Modelling vortex ring growth in the wake of a translating cone

TL;DR

This paper introduces two models to predict vortex ring growth behind cones, with one based on conformal mapping and the other on a discrete vortex method, improving understanding of vortex dynamics in fluid flows.

Contribution

It presents novel models for vortex growth behind cones, capturing circulation, energy, and tail shedding phenomena, advancing fluid dynamics modeling techniques.

Findings

The conformal mapping model predicts maximum vortex circulation accurately.

The discrete vortex method captures the temporal evolution of circulation and energy.

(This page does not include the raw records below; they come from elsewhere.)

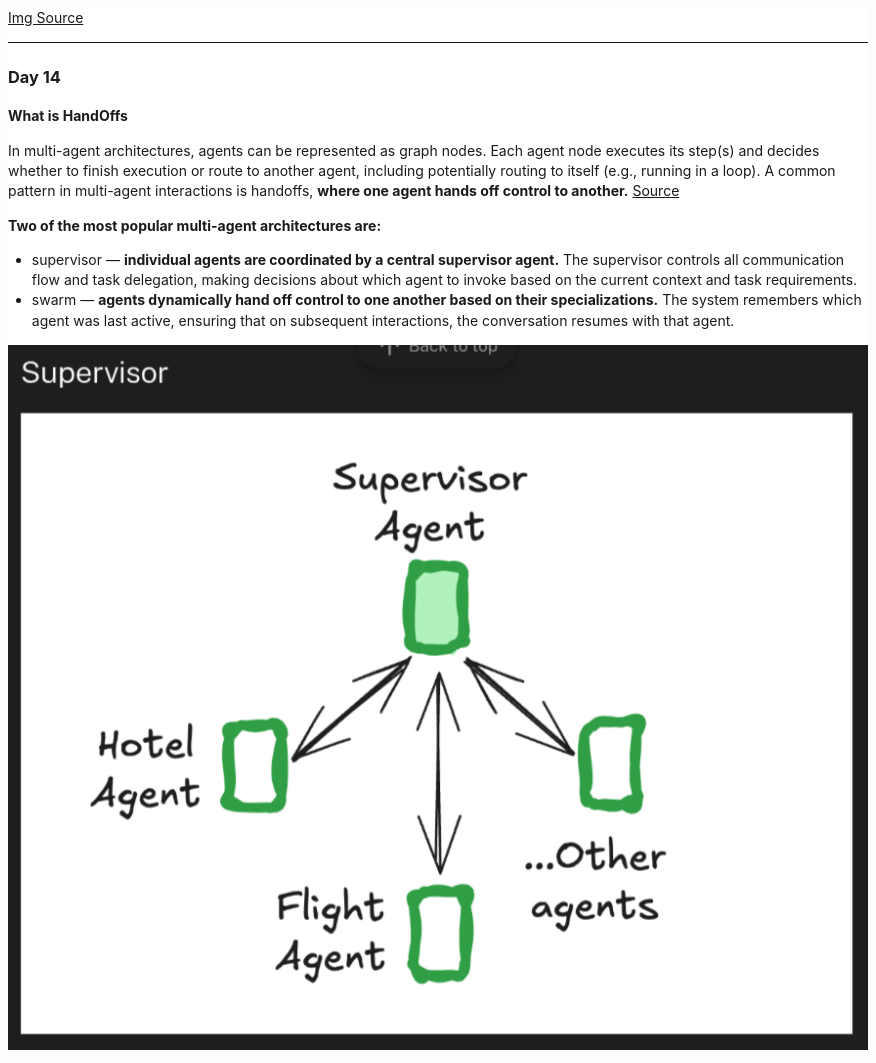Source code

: [Img Source](https://langchain-ai.github.io/langgraph/concepts/agentic_concepts/#tool-calling-agent)

---

### Day 14

**What is HandOffs**

In multi-agent architectures, agents can be represented as graph nodes. Each agent node executes its step(s) and decides whether to finish execution or route to another agent, including potentially routing to itself (e.g., running in a loop). A common pattern in multi-agent interactions is handoffs, **where one agent hands off control to another.**
[Source](https://langchain-ai.github.io/langgraph/concepts/multi_agent/#handoffs-as-tools)

**Two of the most popular multi-agent architectures are:**

- supervisor — **individual agents are coordinated by a central supervisor agent.** The supervisor controls all communication flow and task delegation, making decisions about which agent to invoke based on the current context and task requirements.
- swarm — **agents dynamically hand off control to one another based on their specializations.** The system remembers which agent was last active, ensuring that on subsequent interactions, the conversation resumes with that agent.

![Supervisor](https://github.com/thinley4/Learning_Artificial_Intelligence/blob/main/images/day14/supervisor.png)
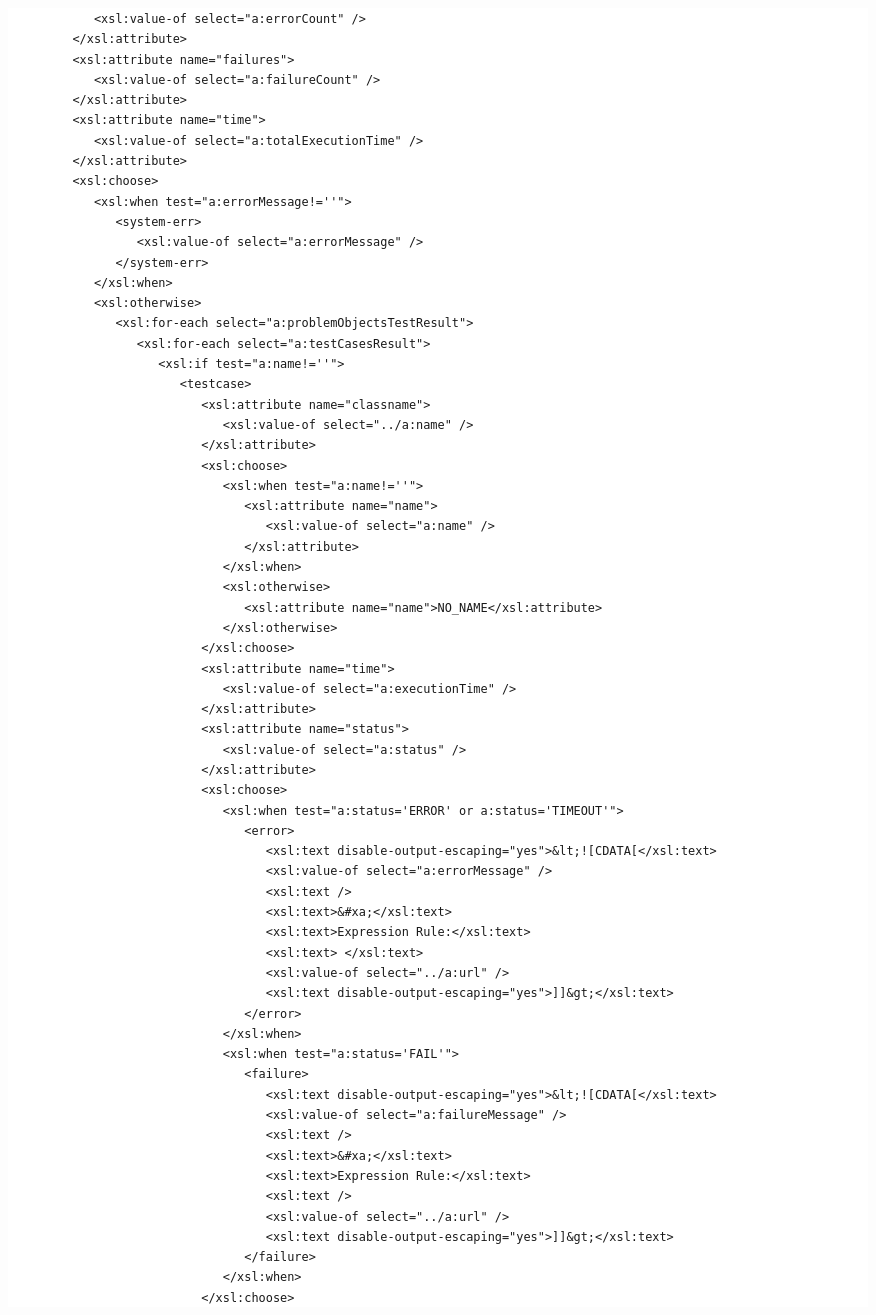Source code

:                 <xsl:value-of select="a:errorCount" />
             </xsl:attribute>
             <xsl:attribute name="failures">
                <xsl:value-of select="a:failureCount" />
             </xsl:attribute>
             <xsl:attribute name="time">
                <xsl:value-of select="a:totalExecutionTime" />
             </xsl:attribute>
             <xsl:choose>
                <xsl:when test="a:errorMessage!=''">
                   <system-err>
                      <xsl:value-of select="a:errorMessage" />
                   </system-err>
                </xsl:when>
                <xsl:otherwise>
                   <xsl:for-each select="a:problemObjectsTestResult">
                      <xsl:for-each select="a:testCasesResult">
                         <xsl:if test="a:name!=''">
                            <testcase>
                               <xsl:attribute name="classname">
                                  <xsl:value-of select="../a:name" />
                               </xsl:attribute>
                               <xsl:choose>
                                  <xsl:when test="a:name!=''">
                                     <xsl:attribute name="name">
                                        <xsl:value-of select="a:name" />
                                     </xsl:attribute>
                                  </xsl:when>
                                  <xsl:otherwise>
                                     <xsl:attribute name="name">NO_NAME</xsl:attribute>
                                  </xsl:otherwise>
                               </xsl:choose>
                               <xsl:attribute name="time">
                                  <xsl:value-of select="a:executionTime" />
                               </xsl:attribute>
                               <xsl:attribute name="status">
                                  <xsl:value-of select="a:status" />
                               </xsl:attribute>
                               <xsl:choose>
                                  <xsl:when test="a:status='ERROR' or a:status='TIMEOUT'">
                                     <error>
                                        <xsl:text disable-output-escaping="yes">&lt;![CDATA[</xsl:text>
                                        <xsl:value-of select="a:errorMessage" />
                                        <xsl:text />
                                        <xsl:text>&#xa;</xsl:text>
                                        <xsl:text>Expression Rule:</xsl:text>
                                        <xsl:text> </xsl:text>
                                        <xsl:value-of select="../a:url" />
                                        <xsl:text disable-output-escaping="yes">]]&gt;</xsl:text>
                                     </error>
                                  </xsl:when>
                                  <xsl:when test="a:status='FAIL'">
                                     <failure>
                                        <xsl:text disable-output-escaping="yes">&lt;![CDATA[</xsl:text>
                                        <xsl:value-of select="a:failureMessage" />
                                        <xsl:text />
                                        <xsl:text>&#xa;</xsl:text>
                                        <xsl:text>Expression Rule:</xsl:text>
                                        <xsl:text />
                                        <xsl:value-of select="../a:url" />
                                        <xsl:text disable-output-escaping="yes">]]&gt;</xsl:text>
                                     </failure>
                                  </xsl:when>
                               </xsl:choose>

Tail shedding is qualitatively modeled but sensitive to numerical parameters.

Abstract

Vortex rings have the ability to transport fluid over long distances. They are usually produced by ejecting a volume of fluid through a circular orifice or nozzle. When the volume and velocity of the ejected fluid are known, the vortex' circulation, impulse, and energy can be estimated by the slug flow model. Vortex rings also form in the wake of accelerating axisymmetric bodies. In this configuration, the volume and velocity of the fluid that is injected into the vortex is not known a priori. Here, we present two models to predict the growth of the vortex behind disks or cones. The first model uses conformal mapping and assumes that all vorticity generated ends up in the vortex. The vortex circulation is determined by imposing the Kutta condition at the tip of the disk. The position of the vortex is integrated from an approximation of its velocity, given by Fraenkel. The model predicts well the maximum circulation of the vortex, but does not predict the tail shedding observed experimentally. A second model is based on an axisymmetric version of the discrete vortex method. The shear layer formed at the tip of the cone is discretised by point vortices, which roll-up into a coherent vortex ring. The model accurately captures the temporal evolution of the circulation and the non-dimensional energy. The detrainment of vorticity from the vortex, through the process of tail shedding, is qualitatively captured by the model but remains quantitatively sensitive to the numerical parameters.